Through this international report on the results of its most recent survey, the Health Behaviour in School-aged Children (HBSC) study supplies the up-to-date information needed by policy-makers at various levels of government, nongovernmental organizations, and professionals in sectors such as health, education, social services, justice and recreation.

The latest addition to a series of HBSC reports on young people’s health, this report presents findings from the 2009/2010 survey on the demographic and social influences on the health of young people (aged 11, 13 and 15 years) in 43 countries and regions in the WHO European Region and North America.
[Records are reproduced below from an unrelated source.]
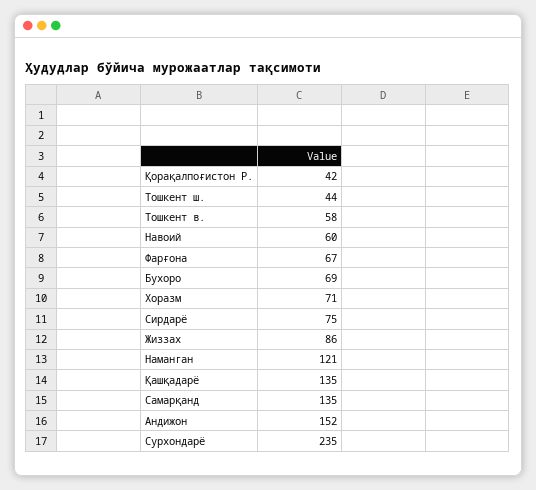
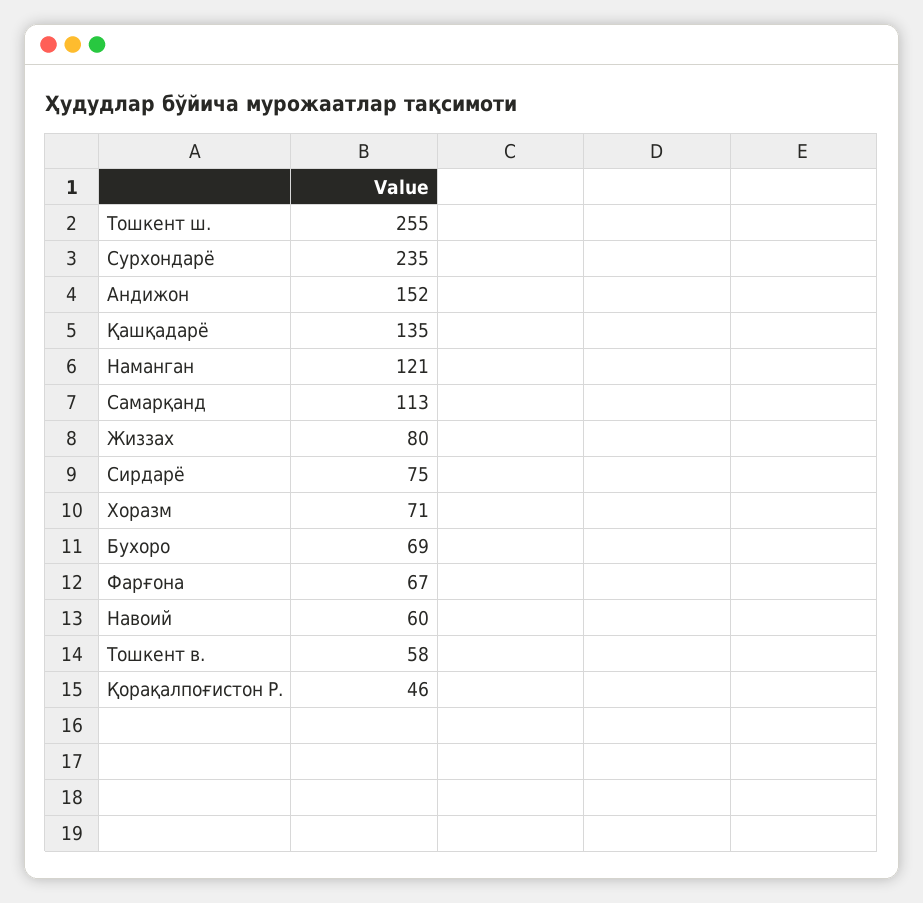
  {
-   "Қорақалпоғистон Р.": 42,
+   "Қорақалпоғистон Р.": 46,
-   "Тошкент ш.": 44,
+   "Тошкент ш.": 255,
    "Тошкент в.": 58,
    "Навоий": 60,
    "Фарғона": 67,
    "Бухоро": 69,
    "Хоразм": 71,
    "Сирдарё": 75,
-   "Жиззах": 86,
+   "Жиззах": 80,
    "Наманган": 121,
    "Қашқадарё": 135,
-   "Самарқанд": 135,
+   "Самарқанд": 113,
    "Андижон": 152,
    "Сурхондарё": 235
  }

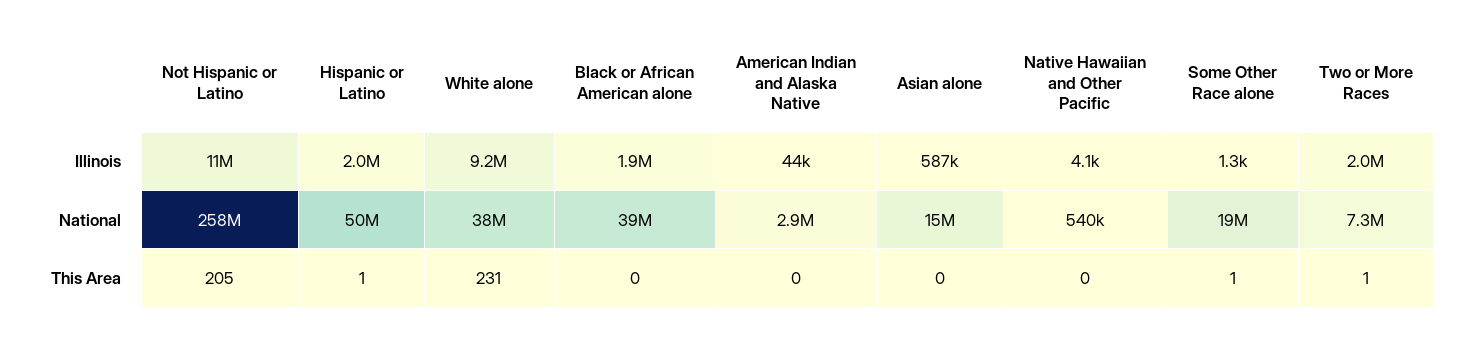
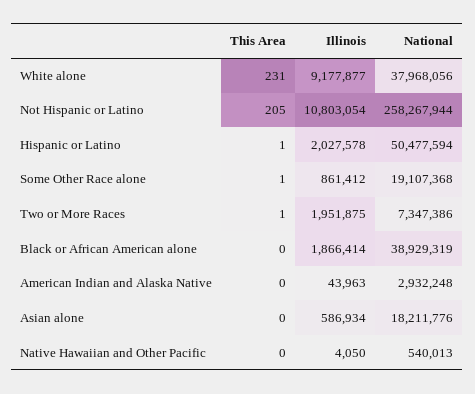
  {
    "Not Hispanic or Latino": {
      "Illinois": 10803054,
      "National": 258267944,
      "This Area": 205
    },
    "Hispanic or Latino": {
      "Illinois": 2027578,
      "National": 50477594,
      "This Area": 1
    },
    "White alone": {
      "Illinois": 9177877,
      "National": 37968056,
      "This Area": 231
    },
    "Black or African American alone": {
      "Illinois": 1866414,
      "National": 38929319,
      "This Area": 0
    },
    "American Indian and Alaska Native": {
      "Illinois": 43963,
      "National": 2932248,
      "This Area": 0
    },
    "Asian alone": {
      "Illinois": 586934,
-     "National": 15000000,
+     "National": 18211776,
      "This Area": 0
    },
    "Native Hawaiian and Other Pacific": {
      "Illinois": 4050,
      "National": 540013,
      "This Area": 0
    },
    "Some Other Race alone": {
-     "Illinois": 1300,
+     "Illinois": 861412,
      "National": 19107368,
      "This Area": 1
    },
    "Two or More Races": {
      "Illinois": 1951875,
      "National": 7347386,
      "This Area": 1
    }
  }

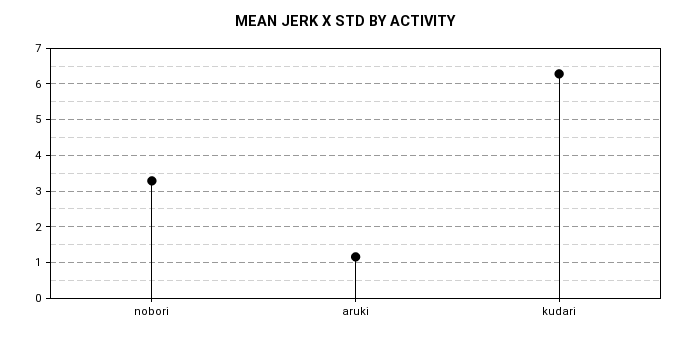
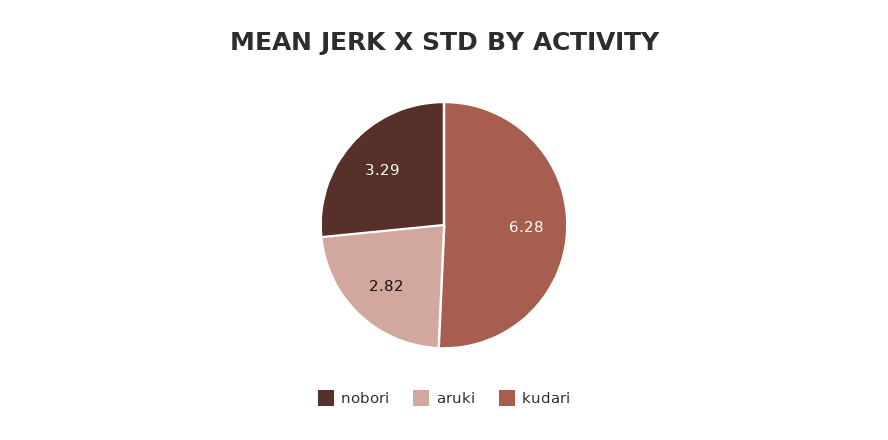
  {
    "nobori": 3.29,
-   "aruki": 1.2,
+   "aruki": 2.82,
    "kudari": 6.28
  }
Responding to the survey, the young people described their social context (relations with family, peers and school), physical health and satisfaction with life, health behaviours (patterns of eating, tooth brushing and physical activity) and risk behaviours (use of tobacco, alcohol and cannabis, sexual behaviour, fighting and bullying). Statistical analyses were carried out to identify meaningful differences in the prevalence of health and social indicators by gender, age group and levels of family affluence.

The aim was to provide a rigorous, systematic statistical base for describing cross-national patterns, in terms of the magnitude and direction of differences between subgroups, thus contributing to a better understanding of the social determinants of health and well-being among young people, and providing the means to help protect and promote their health.

This report is best viewed on screen, or printed out in colour. Hard copies are also available.